-- TEXT --
☆ ☆ ☆ ☆ ☆
Beyond us, in the garden, mating butterflies the size of bats darted among hibiscus and bougainvillea blossoms. Choruses of crickets and the slow swoosh of a gardener’s broom lulled me into deeper lethargy. Above, hawks hovered by the higher cliffs like hang gliders, waiting for a breeze.

“Bliss” is not a term I toss around lightly, but we found something very much like it at a rented luxury villa in Acapulco’s exclusive Las Brisas area. By the second day of la dulce vida, I began to feel a little floaty, like an astronaut spacewalking without a cord. (The Spanish word for this is alucinado--”spaced out.”) I consumed countless women’s magazines while nibbling sweet peaches or sipping strawberry lemonade. I painted my toenails scarlet and took to wearing absurdly oversize hoop earrings, bartered for in a local silver market.

We got accustomed to being waited on hand and foot, with no agenda save for our own, be it dinner at midnight, or breakfast at noon. Inside these private gates, the rest of the world slipped away.
☆ ☆ ☆ ☆ ☆
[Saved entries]
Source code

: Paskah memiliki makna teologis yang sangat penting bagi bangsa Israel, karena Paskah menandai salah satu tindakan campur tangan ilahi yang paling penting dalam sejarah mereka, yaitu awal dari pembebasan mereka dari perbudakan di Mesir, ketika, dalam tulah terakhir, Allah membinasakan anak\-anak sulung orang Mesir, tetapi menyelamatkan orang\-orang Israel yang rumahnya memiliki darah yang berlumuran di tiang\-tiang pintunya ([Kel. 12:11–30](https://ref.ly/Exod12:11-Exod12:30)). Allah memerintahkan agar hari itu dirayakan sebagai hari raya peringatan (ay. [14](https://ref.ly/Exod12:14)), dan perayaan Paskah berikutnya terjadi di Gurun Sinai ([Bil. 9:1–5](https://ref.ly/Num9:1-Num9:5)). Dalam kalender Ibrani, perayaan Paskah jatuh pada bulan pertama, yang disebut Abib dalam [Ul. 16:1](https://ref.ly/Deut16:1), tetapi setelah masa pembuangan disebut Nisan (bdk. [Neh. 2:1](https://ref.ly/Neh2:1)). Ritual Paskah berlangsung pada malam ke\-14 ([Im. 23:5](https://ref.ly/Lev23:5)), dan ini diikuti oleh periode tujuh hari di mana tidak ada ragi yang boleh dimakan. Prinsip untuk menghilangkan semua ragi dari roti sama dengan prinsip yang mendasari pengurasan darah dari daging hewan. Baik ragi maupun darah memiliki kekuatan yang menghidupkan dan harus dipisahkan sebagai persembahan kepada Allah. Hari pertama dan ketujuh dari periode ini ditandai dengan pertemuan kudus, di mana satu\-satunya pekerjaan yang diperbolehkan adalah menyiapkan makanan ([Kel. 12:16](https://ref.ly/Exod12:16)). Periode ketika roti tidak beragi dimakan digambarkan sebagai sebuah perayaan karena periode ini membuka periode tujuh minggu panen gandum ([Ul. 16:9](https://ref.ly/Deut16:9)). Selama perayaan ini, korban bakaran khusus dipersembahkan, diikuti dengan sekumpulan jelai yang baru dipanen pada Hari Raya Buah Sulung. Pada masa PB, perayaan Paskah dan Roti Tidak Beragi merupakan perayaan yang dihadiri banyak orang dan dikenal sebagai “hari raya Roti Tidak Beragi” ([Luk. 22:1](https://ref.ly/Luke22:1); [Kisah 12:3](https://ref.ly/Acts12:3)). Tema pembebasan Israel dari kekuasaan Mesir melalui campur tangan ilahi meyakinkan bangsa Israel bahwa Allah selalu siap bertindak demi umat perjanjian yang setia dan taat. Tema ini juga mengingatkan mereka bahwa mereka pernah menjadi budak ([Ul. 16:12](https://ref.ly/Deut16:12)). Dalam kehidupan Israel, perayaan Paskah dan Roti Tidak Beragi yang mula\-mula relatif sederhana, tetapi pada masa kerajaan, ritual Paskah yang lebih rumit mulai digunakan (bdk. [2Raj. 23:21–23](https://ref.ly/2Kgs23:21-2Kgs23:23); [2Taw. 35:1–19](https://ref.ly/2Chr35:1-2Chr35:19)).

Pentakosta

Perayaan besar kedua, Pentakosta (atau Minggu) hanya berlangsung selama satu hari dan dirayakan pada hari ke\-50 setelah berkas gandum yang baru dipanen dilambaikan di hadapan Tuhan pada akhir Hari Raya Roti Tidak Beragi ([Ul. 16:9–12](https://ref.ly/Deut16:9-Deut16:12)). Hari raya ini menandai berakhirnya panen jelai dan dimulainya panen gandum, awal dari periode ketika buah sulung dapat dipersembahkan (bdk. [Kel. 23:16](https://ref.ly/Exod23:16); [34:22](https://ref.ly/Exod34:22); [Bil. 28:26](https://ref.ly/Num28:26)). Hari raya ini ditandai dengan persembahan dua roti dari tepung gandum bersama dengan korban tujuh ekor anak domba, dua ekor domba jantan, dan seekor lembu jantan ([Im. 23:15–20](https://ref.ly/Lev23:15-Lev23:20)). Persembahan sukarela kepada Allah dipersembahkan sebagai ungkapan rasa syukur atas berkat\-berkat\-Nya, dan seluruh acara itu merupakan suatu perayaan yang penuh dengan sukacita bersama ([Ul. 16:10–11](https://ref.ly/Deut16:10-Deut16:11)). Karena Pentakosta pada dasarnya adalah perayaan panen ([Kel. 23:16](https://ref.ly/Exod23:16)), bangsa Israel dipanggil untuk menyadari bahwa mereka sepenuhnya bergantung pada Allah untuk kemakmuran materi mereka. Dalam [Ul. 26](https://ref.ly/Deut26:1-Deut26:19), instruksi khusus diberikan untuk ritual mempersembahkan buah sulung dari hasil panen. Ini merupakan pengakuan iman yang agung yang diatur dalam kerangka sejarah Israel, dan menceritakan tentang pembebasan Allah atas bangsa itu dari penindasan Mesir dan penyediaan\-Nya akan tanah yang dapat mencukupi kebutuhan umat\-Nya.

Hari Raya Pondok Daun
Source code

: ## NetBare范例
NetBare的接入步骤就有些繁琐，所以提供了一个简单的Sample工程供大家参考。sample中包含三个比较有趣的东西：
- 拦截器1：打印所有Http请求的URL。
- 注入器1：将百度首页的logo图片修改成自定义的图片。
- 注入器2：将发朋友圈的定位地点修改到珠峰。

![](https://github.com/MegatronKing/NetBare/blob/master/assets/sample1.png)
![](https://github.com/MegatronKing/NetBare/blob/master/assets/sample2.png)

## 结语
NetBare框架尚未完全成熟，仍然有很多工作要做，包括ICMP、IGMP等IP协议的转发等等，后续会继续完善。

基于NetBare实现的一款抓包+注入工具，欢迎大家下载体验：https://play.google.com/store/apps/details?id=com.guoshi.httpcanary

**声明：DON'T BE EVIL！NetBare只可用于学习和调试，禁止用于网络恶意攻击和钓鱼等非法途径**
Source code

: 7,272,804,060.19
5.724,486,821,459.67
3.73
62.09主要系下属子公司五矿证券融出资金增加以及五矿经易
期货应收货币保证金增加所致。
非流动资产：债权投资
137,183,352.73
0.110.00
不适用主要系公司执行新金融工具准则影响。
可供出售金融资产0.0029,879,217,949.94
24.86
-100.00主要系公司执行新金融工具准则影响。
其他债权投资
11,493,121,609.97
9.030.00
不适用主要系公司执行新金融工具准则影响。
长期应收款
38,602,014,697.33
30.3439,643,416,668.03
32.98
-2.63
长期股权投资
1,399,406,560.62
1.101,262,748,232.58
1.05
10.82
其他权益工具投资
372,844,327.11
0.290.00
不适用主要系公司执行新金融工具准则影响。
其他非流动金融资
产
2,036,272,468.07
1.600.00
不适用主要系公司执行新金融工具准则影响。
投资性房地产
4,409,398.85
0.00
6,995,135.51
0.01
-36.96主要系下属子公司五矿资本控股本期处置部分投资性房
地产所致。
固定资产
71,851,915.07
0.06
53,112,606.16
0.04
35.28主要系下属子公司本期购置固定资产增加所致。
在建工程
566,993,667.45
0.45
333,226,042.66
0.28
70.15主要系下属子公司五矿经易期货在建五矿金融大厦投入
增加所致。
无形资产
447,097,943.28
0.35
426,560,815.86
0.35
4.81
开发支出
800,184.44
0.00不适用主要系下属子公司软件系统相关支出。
☆ ☆ ☆ ☆ ☆
-- EXERCISE TASKS --
1. Answer these from the Acapulco villa text:
(a) Which flowers did the butterflies dart among?
(b) Where were the hoop earrings bartered for?
(c) In which part of Acapulco was the rented villa?
2. List every animal the Acapulco villa text shows as actually there in the scene. Leave out any animal named only for comparison.
3. Carry on the Acapulco villa text from its final sentence.

-- RESULTS OF THE TASKS --
1.
(a) Hibiscus and bougainvillea blossoms.
(b) A local silver market.
(c) The exclusive Las Brisas area.

2. Butterflies, crickets, hawks

3.
Renting a villa in Acapulco was a lot less hassle than we’d thought it would be, and far more reasonable than anything comparable in Hawaii or the Caribbean. We booked for July, the Mexican off-season. Though the city’s population is now over 1 million, July and August (when tropical squalls can move in and spatter the hills with warm rain) are less congested, and quite pleasant if you avoid the intense midday sun. I like Acapulco because it isn’t Mexico without the Mexicans, like other resorts can be. Nacionales, in fact, make up the bulk of the well-heeled tourists here. Villa rental is ideal for family reunions, a holiday get-together, or sharing with friends.

Back in 1989, when my husband and I began twice-yearly escapes to these hills, friends who thought they knew better sniffed, “Why Acapulco?” To much of the world, Acapulco is a once-chic resort that now carries the unbuttoned-to-the-waist, gold-chained aura of a has-been superstar.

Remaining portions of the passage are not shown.